El trabajo espiritual verdadero existe y ha existido siempre, la prueba son todos estos santos y personajes mencionados. Ha habido muchas personas que se han acercado a Dios en distintas épocas, lenguas, religiones y culturas. Y otra pregunta: ¿a Dios le importará que alguien coma cerdo o vaca o no lo coma?, ¿que se vista de un modo u otro?, ¿tiene eso que ver con la religiosidad? ¿A Dios le importa lo que alguien crea o deje de creer sobre lo que pasa después de la muerte?, ¿para acercarse a Dios es importante lo que uno tenga dentro de la cabeza en lo referido a creencias? Si el corazón es puro e inicia una historia de amor con Dios…
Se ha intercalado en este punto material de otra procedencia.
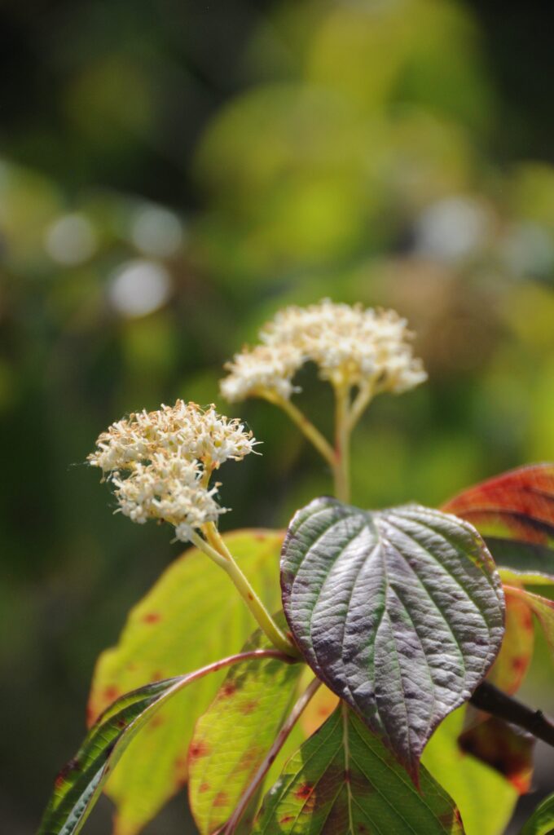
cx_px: 277
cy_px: 418
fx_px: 6943
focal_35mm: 300
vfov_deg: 6.9
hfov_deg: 4.6
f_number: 5.6
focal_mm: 200
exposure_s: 1/2500
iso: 640
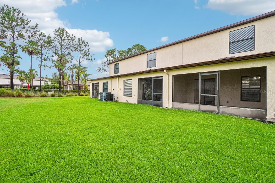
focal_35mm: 15
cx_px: 138
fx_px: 115
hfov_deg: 100.4
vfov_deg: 77.3
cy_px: 92
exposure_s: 1/30
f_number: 8
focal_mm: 10
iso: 250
Sí parece en cambio que hay que hacer un trabajo; y a lo mejor ese trabajo tiene que ver con la azada de los egipcios, con el amor. Sabemos todos, o al menos podemos deducirlo, que cuando hay amor, ese amor es vía de acceso al Uno, es como el motor que puede dinamizar esa necesidad interior.

Se dice que todo ser humano en algún momento de su vida recibe la que en el sufismo se llama la talab, la llamada de Dios, al menos una vez. Y quizá esa llamada tiene que ver con esa necesidad y luego con la propia madurez del individuo respecto a si puede o no dar respuesta a dicha llamada.

Y otra reflexión. Si estudiamos las religiones a lo largo de la historia, vemos que todas tienden a la simplificación. Es decir, Jesús habla de la invalidez del templo: «cuando estéis reunidos dos o más en mi nombre, allí estoy yo». El islam no precisa de sacerdotes que medien entre Dios y los seres humanos. Buda dice que solo has de ponerte a meditar hasta alcanzar la purificación de tu mente. En común, todas las religiones preconizan la imprescindible práctica de la virtud y la siembra del bien.

Y terminamos con las liturgias. En Egipto, por ejemplo, había mucha liturgia, muchos ceremoniales. Las religiones mistéricas grecorromanas eran también muy litúrgicas. De hecho, el cristianismo actual toma la liturgia de la religión romana porque hasta el siglo IV, más o menos, en el cristianismo no había liturgia.

En nuestro entorno católico es más que probable haber ido alguna vez a misa. La misa es una ceremonia. Una ceremonia es la creación de un entorno benéfico, adecuado y propicio para que se efectúe un acto, y ese acto es el rito. El rito es el acto sagrado. En la misa es el momento en el que, por medio del sacerdote, investido con un carisma especial, se produce el misterio de la transubstanciación: donde antes solo había pan y vino, por medio de un acto mistérico sagrado, se transforman en el cuerpo y carne de Cristo, que es lo que incorpora el fiel que participa del rito. Es un instante. Es un momento. Toda la ceremonia se ha preparado para que en un cierto punto se produzca una abertura por donde se transfiere la Gracia que incorpora el fiel. Este acto es el rito. Esto pasaba también en Egipto cuando se hacía el culto diario.

El trabajo espiritual ha existido siempre. Por otro lado, a la par han aparecido también los falsos profetas, o falsas religiones como la actual new age.